Background: Numerous reports have shown that rigid spinal fixation contributes to a series of unwanted complications in lumbar fusion procedure. This innovative micro-dynamic pedicle screw study was designed to investigate the biomechanical performance of lumbar implants using numerical simulation technique and biomechanical experiment.

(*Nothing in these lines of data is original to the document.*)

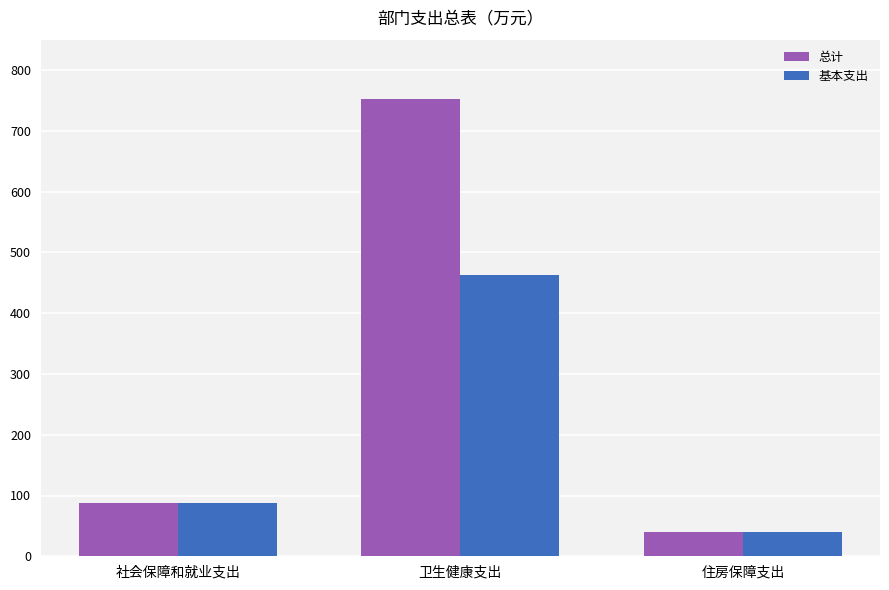

Is it true that 总计 equals 88.3 at 社会保障和就业支出?

True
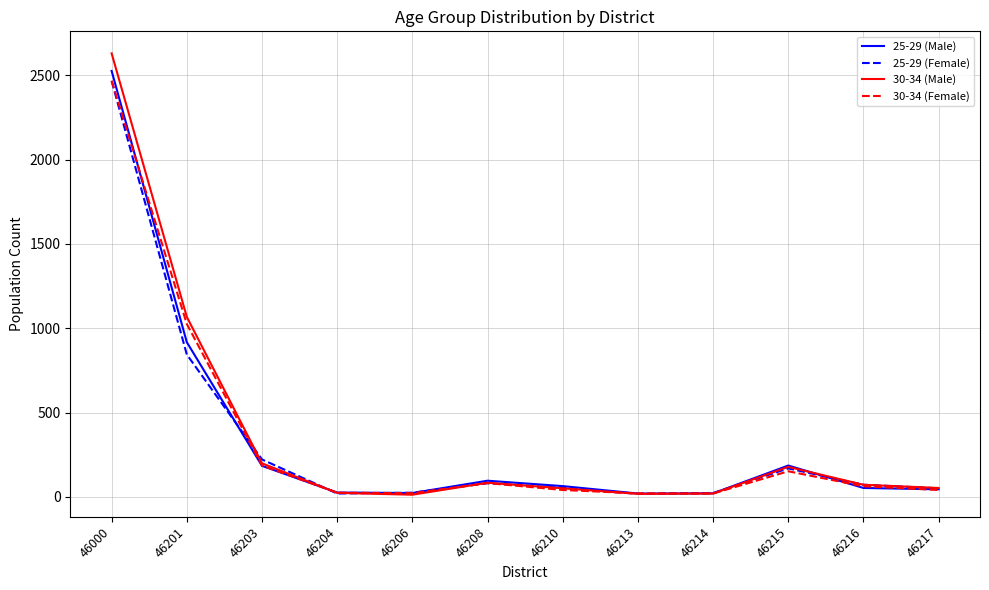

Which category has the highest value across all series?

46000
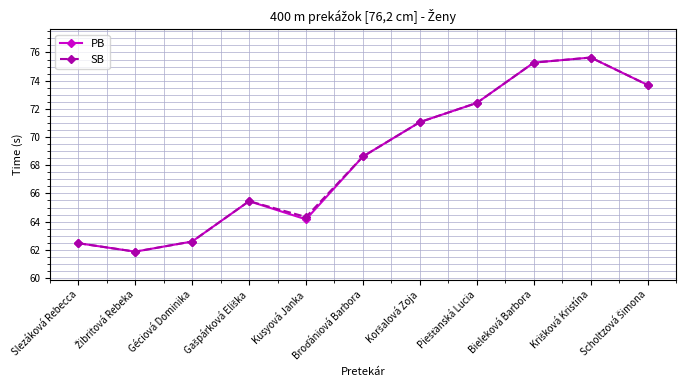

What is the label of the 9th point from the right?

Géciová Dominika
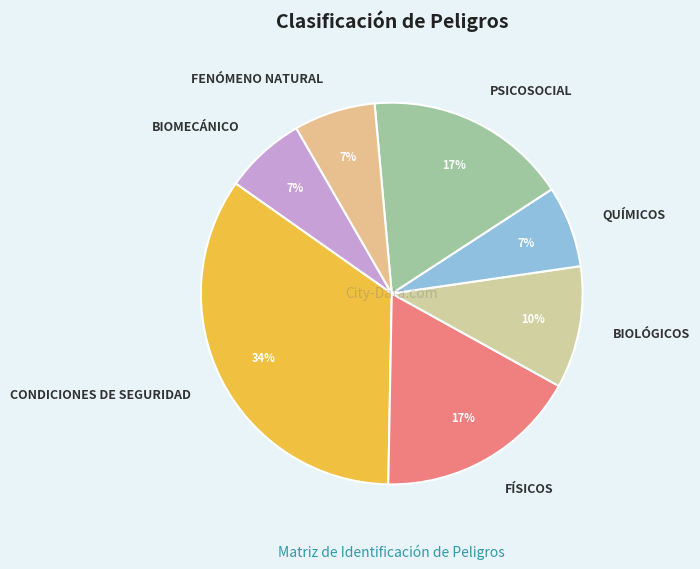

The FENÓMENO NATURAL slice represents 14% of the pie. True or false?

False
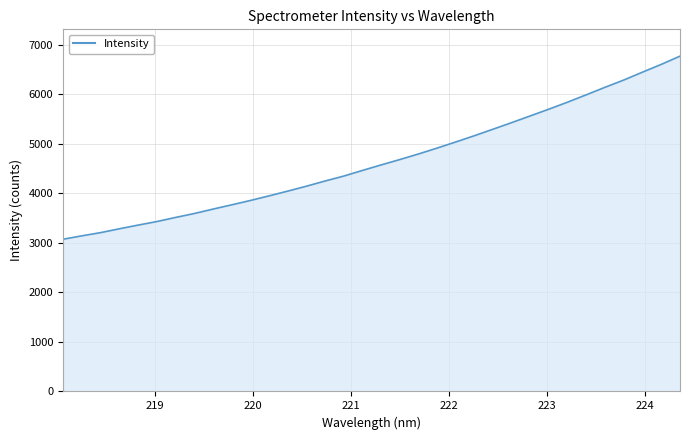

How many categories are shown in the chart?

34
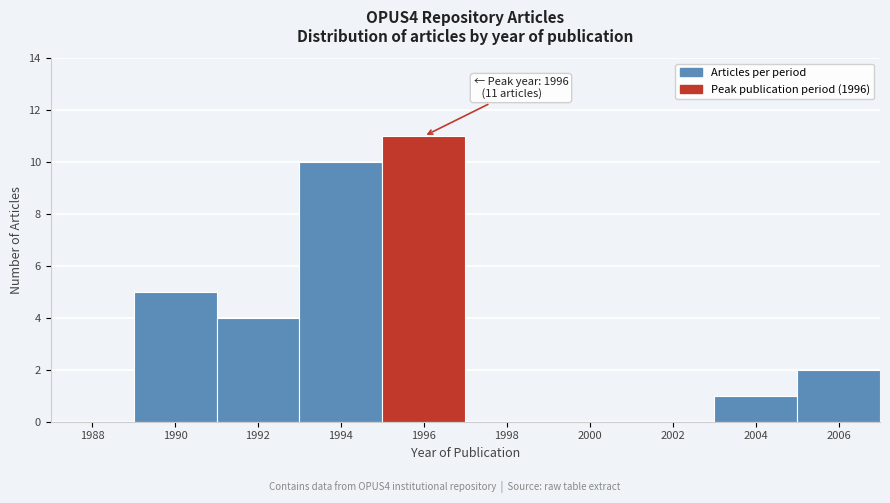

Reading right to left, transcribe all the data shown in this chart.

2006=2	2004=1	2002=0	2000=0	1998=0	1996=11	1994=10	1992=4	1990=5	1988=0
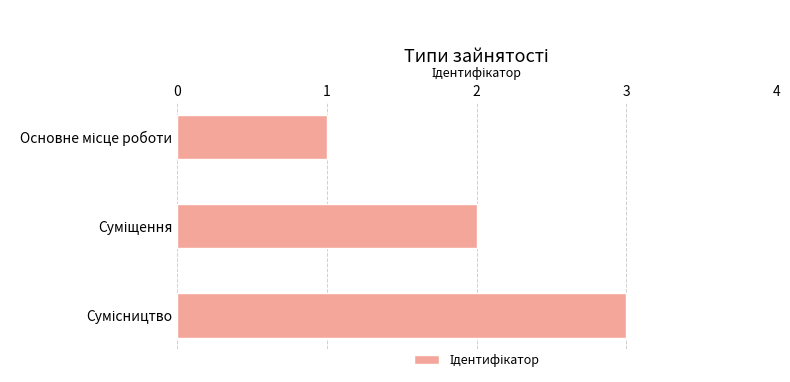

What is the greatest value displayed?

3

Methods: Instrumented finite element models of three configurations (dynamic fixation, rigid fixation and hybrid fixation) using a functional L3-L4 lumbar unit were developed, to compare the range of motion of the lumbar spine and stress values on the endplate and implants. An in vitro experiment was simultaneously conducted using 18 intact porcine lumbar spines and segmental motion analyses were performed as well.
Results: Simulation results indicated that the dynamic fixation and the hybrid fixation models respectively increased the range of motion of the lumbar spine by 95 and 60% in flexion and by 83 and 55% in extension, compared with the rigid fixation model. The use of micro-dynamic pedicle screw led to higher stress on endplates and lower stress on pedicle screws. The outcome of the in vitro experiment demonstrated that the micro-dynamic pedicle screw could provide better range of motion at the instrumented segments than a rigid fixation.
Conclusion: The micro-dynamic pedicle screw has the advantage of providing better range of motion than conventional pedicle screw in flexion-extension, without compromising stabilization, and has the potential of bringing the load transfer behavior of fusional segment closer to normal and also lowers the stress values of pedicle screws.
Keywords: Biomechanical; Finite element study; Micro-dynamic; Pedicle screw; Range of motion.